[Text data extracted from pages]
• • • • •
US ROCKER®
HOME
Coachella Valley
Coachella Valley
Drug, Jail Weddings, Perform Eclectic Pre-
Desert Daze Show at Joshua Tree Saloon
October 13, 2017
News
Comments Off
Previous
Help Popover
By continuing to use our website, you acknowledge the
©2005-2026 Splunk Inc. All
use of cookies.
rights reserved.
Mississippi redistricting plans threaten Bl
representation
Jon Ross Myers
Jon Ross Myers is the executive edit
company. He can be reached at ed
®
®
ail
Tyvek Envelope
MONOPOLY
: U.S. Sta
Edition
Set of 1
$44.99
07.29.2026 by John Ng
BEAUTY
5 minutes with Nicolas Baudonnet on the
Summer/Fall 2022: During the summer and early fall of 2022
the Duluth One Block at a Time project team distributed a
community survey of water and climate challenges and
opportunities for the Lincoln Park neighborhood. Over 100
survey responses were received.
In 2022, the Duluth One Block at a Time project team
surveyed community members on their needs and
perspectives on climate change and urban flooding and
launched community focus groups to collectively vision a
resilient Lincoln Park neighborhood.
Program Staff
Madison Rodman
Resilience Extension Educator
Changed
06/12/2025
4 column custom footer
• • • • •
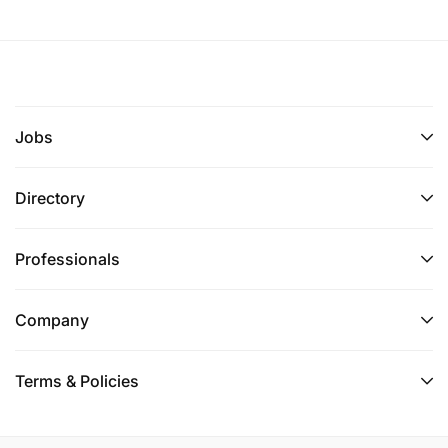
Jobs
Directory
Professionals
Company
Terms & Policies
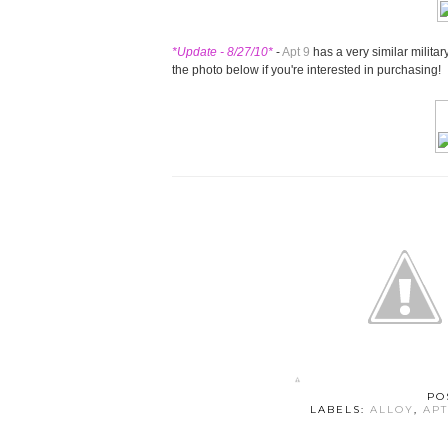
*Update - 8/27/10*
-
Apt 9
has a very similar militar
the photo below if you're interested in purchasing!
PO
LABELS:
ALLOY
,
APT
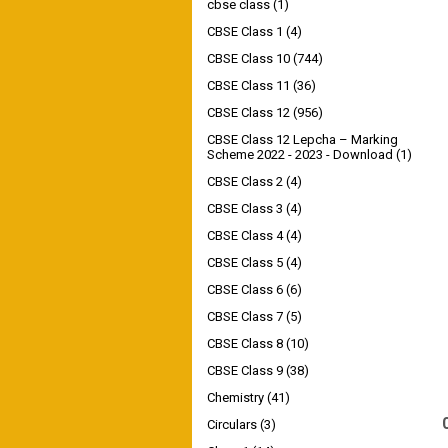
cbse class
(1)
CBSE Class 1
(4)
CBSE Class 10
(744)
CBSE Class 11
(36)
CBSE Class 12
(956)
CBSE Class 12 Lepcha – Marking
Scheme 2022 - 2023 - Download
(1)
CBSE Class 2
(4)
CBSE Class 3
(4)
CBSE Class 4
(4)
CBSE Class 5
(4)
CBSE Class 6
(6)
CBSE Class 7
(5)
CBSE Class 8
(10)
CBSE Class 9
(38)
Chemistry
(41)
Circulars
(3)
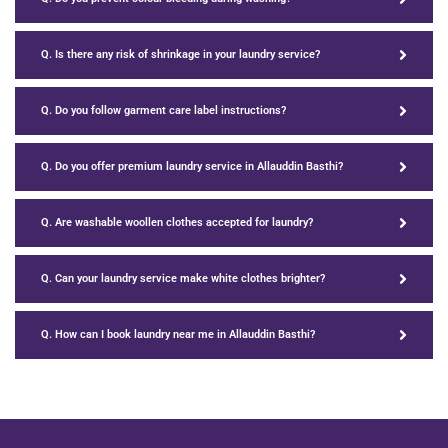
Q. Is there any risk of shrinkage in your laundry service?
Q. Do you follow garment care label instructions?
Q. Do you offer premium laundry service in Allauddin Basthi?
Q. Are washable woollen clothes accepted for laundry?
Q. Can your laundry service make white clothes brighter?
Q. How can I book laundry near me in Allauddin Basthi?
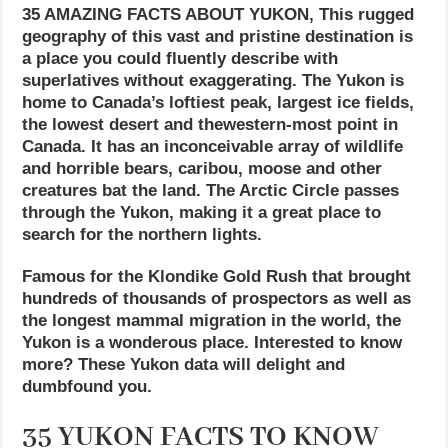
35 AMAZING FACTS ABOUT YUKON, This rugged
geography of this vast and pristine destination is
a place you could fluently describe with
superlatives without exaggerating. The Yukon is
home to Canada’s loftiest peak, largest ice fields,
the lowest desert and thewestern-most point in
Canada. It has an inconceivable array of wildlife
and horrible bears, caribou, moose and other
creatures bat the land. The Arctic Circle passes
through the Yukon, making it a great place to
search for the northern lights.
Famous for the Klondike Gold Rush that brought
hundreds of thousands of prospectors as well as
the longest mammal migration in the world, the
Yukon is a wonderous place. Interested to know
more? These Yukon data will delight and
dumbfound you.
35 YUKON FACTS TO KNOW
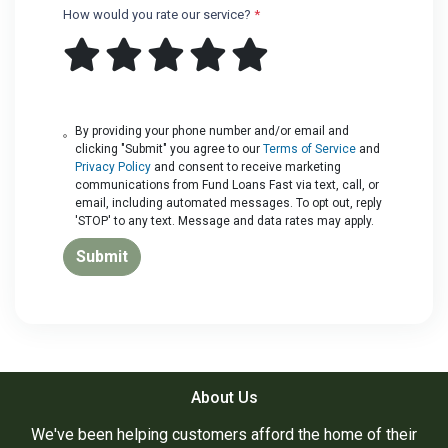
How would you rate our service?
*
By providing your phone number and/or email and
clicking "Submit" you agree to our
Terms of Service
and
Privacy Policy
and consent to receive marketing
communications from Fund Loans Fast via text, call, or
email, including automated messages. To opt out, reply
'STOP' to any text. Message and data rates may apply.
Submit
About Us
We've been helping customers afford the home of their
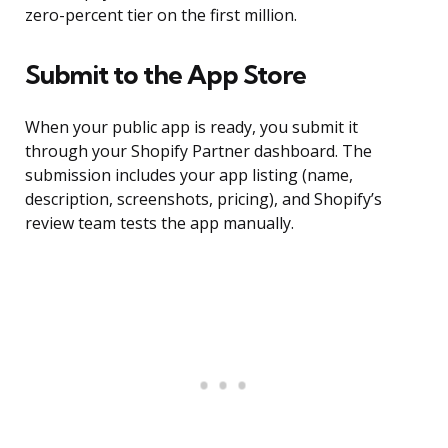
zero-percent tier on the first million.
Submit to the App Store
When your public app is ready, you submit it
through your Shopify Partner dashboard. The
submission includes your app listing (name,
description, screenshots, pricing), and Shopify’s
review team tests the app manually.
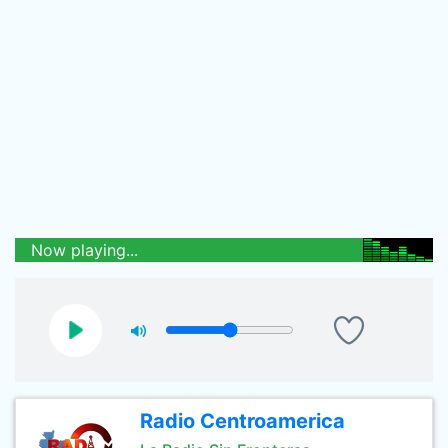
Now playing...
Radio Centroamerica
• • • • •
#### WHAT TO WORK ON
Count how many lines in the entries above contain the string "climate", with case counting. Reply with only the number.

#### RESULT FOR THIS TASK
2